2. the influentials or the real selectorate: composed of everyone in the nation who actually ends up voting.
3. the winning coalition or essentials: composed of the least number of people critical to the election of the person seeking office.
if the 2nd and 3rd are a very large percentage of the 1st group, then we get a democracy. but if the last 2 are a very small percentage of the first then we have a dictatorship.
part 3. how government and economic plans shape a nation & the difference between Venenzuela and Norway
Venenzuela has a tiny winning coalition compared to its set of interchangeables, making it a dictatorship. Dictatorships like to use aspects of socialism because fairness and equality tend to make people complacent which reduce the probability of revolt, and avoid the freedoms of capitalism because that would give the interchangeables too much power which could threaten the winning coalition.

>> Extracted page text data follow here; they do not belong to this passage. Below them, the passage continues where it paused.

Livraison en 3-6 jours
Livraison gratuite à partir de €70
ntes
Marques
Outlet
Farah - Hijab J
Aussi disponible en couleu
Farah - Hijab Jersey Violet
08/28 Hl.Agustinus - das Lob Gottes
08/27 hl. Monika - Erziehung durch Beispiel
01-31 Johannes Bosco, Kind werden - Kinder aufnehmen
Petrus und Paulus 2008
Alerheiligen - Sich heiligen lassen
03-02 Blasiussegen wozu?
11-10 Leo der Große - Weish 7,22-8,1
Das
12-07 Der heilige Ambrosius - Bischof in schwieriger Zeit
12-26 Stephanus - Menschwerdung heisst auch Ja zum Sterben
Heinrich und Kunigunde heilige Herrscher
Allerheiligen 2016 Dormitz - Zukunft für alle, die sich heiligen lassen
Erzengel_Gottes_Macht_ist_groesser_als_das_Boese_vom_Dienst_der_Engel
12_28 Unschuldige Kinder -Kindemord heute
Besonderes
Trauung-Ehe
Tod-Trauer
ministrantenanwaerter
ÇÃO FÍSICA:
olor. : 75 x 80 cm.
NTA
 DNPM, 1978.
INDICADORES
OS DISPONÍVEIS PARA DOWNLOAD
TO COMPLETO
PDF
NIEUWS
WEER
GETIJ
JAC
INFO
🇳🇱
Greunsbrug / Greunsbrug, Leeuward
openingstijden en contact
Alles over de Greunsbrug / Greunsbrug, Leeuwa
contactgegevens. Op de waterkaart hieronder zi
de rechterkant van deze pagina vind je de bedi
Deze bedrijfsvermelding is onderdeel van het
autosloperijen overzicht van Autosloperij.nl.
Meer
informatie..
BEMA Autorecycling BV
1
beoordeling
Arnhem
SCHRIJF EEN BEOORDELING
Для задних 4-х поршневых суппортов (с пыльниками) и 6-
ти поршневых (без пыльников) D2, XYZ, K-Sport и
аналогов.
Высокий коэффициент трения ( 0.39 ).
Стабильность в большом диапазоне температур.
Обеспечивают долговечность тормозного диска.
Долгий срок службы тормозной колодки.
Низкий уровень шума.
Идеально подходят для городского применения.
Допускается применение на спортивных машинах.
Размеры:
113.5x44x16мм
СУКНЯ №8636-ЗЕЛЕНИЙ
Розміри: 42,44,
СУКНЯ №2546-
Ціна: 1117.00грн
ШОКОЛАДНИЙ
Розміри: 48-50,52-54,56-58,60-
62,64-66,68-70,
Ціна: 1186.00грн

Norway has a large winning coalition compared to its set of interchangeables, making it a democracy. Democracies use the freedoms of capitalism and some aspects of socialism out of necessity. when a nation doesn't have the option of revenue through natural resources like oil, then they have no choice but to rely on tax revenue driven by capitalism. The aspects of the economy that the private sector isn't very good at tend to be socialist. fire, police & health departments, utilities.
Norway already had a large coalition compared to their interchangeables when they gained their oil wealth, so routing the wealth from oil towards public policy was the smart choice.
Venenzuela already had a somewhat small coalition compared to their interchangeables when they discovered oil, so routing the oil wealth to their small coalition was the easy choice.